API changes in the new masked array implementation

Masked arrays are subclasses of ndarray

Contrary to the original implementation, masked arrays are now regular ndarrays:

>>> x = masked_array([1,2,3],mask=[0,0,1])
>>> print isinstance(x, numpy.ndarray)
True

_data returns a view of the masked array

Masked arrays are composed of a _data part and a _mask. Accessing the _data part will return a regular ndarray or any of its subclass, depending on the initial data:

>>> x = masked_array(numpy.matrix([[1,2],[3,4]]),mask=[[0,0],[0,1]])
>>> print x._data
[[1 2]
 [3 4]]
>>> print type(x._data)
<class 'numpy.matrixlib.defmatrix.matrix'>

In practice, _data is implemented as a property, not as an attribute. Therefore, you cannot access it directly, and some simple tests such as the following one will fail:

>>>x._data is x._data
False

filled(x) can return a subclass of ndarray

The function filled(a) returns an array of the same type as a._data:

>>> x = masked_array(numpy.matrix([[1,2],[3,4]]),mask=[[0,0],[0,1]])
>>> y = filled(x)
>>> print type(y)
<class 'numpy.matrixlib.defmatrix.matrix'>
>>> print y
matrix([[     1,      2],
        [     3, 999999]])

put, putmask behave like their ndarray counterparts

Previously, putmask was used like this:

mask = [False,True,True]
x = array([1,4,7],mask=mask)
putmask(x,mask,[3])

which translated to:

x[~mask] = [3]

(Note that a True-value in a mask suppresses a value.)
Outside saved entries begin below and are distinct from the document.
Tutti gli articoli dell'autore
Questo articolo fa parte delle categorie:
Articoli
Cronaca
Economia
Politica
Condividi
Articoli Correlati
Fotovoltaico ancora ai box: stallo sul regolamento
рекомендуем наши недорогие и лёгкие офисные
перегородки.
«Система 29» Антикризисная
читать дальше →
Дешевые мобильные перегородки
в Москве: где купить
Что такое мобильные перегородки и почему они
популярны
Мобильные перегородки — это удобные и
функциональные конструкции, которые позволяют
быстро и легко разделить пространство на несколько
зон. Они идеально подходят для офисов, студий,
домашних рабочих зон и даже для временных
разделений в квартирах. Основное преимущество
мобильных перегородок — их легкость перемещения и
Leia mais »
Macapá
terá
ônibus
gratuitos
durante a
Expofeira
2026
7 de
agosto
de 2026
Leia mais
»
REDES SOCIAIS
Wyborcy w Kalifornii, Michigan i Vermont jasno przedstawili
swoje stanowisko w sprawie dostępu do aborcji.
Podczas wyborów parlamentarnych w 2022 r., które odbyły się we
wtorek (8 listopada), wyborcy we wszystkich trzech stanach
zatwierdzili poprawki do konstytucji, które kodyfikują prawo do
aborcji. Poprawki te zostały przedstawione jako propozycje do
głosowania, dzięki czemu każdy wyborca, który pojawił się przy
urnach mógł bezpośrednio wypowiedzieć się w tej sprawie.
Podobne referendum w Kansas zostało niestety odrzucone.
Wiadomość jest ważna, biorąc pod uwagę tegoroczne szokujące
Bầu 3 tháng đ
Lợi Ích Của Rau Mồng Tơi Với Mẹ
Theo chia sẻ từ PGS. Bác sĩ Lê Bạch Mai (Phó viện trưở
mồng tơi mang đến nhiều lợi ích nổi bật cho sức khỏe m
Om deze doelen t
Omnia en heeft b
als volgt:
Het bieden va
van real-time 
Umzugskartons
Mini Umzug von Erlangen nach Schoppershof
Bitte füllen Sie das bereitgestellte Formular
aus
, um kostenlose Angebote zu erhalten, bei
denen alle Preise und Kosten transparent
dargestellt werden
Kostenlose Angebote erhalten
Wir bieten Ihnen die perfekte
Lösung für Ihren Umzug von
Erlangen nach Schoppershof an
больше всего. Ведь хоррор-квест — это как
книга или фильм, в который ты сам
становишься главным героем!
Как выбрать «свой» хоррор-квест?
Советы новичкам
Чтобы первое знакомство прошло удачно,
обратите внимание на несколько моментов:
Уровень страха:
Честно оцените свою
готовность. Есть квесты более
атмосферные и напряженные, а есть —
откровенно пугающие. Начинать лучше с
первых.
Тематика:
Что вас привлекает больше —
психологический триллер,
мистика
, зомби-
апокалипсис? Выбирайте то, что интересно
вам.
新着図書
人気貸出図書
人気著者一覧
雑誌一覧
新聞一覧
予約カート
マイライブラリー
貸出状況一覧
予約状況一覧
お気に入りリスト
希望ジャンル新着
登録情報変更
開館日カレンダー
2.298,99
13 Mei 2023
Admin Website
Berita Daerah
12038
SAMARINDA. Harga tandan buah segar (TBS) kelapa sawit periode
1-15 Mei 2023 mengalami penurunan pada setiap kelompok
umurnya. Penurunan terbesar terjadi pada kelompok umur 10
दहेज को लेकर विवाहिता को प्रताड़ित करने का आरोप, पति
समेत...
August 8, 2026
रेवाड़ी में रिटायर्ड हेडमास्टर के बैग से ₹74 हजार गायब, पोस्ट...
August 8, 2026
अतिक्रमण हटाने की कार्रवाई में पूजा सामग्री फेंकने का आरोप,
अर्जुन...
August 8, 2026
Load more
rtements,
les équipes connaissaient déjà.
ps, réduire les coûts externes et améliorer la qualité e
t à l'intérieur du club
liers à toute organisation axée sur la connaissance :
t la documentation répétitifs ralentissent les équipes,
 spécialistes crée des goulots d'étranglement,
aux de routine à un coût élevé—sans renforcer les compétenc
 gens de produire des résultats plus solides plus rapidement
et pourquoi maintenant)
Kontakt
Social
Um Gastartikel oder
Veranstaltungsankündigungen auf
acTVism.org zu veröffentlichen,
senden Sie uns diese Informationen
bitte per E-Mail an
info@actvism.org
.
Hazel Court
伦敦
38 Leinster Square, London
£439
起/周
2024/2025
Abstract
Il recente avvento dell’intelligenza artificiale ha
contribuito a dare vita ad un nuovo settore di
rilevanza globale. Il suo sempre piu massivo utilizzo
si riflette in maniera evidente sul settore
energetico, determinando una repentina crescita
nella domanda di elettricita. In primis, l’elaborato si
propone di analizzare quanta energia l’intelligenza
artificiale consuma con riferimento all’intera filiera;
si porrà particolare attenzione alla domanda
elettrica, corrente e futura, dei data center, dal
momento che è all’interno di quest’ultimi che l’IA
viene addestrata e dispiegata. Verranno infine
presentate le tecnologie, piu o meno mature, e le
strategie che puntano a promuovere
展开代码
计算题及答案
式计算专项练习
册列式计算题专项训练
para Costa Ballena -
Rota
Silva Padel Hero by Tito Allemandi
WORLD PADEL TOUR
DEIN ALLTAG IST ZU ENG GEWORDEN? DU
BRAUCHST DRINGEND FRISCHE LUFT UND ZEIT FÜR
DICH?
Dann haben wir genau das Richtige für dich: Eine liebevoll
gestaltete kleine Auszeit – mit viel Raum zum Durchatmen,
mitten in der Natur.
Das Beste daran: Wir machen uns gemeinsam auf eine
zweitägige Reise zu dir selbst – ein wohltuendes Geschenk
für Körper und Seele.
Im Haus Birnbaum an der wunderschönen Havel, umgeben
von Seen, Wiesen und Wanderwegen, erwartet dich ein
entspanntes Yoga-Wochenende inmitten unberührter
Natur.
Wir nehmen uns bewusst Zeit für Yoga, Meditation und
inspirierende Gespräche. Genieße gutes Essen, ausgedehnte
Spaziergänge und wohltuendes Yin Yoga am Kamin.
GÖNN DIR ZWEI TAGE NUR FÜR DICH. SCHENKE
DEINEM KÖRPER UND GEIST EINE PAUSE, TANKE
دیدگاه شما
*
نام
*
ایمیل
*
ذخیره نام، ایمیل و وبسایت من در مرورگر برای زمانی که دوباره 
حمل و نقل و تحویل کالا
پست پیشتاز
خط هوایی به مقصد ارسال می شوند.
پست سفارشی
In other words, the mask had the same length as x, whereas values had sum(~mask) elements.

Now, the behaviour is similar to that of ndarray.putmask, where the mask and the values are both the same length as x, i.e.

putmask(x,mask,[3,0,0])

fill_value is a property

fill_value is no longer a method, but a property:

>>> print x.fill_value
999999

cumsum and cumprod ignore missing values

Missing values are assumed to be the identity element, i.e. 0 for cumsum and 1 for cumprod:

>>> x = N.ma.array([1,2,3,4],mask=[False,True,False,False])
>>> print x
[1 -- 3 4]
>>> print x.cumsum()
[1 -- 4 8]
>> print x.cumprod()
[1 -- 3 12]

bool(x) raises a ValueError

Masked arrays now behave like regular ndarrays, in that they cannot be converted to booleans:

>>> x = N.ma.array([1,2,3])
>>> bool(x)
Traceback (most recent call last):
  File "<stdin>", line 1, in <module>
ValueError: The truth value of an array with more than one element is ambiguous. Use a.any() or a.all()

New features (non exhaustive list)

mr_

mr_ mimics the behavior of r_ for masked arrays:

>>> np.ma.mr_[3,4,5]
masked_array(data = [3 4 5],
      mask = False,
      fill_value=999999)

anom

The anom method returns the deviations from the average (anomalies).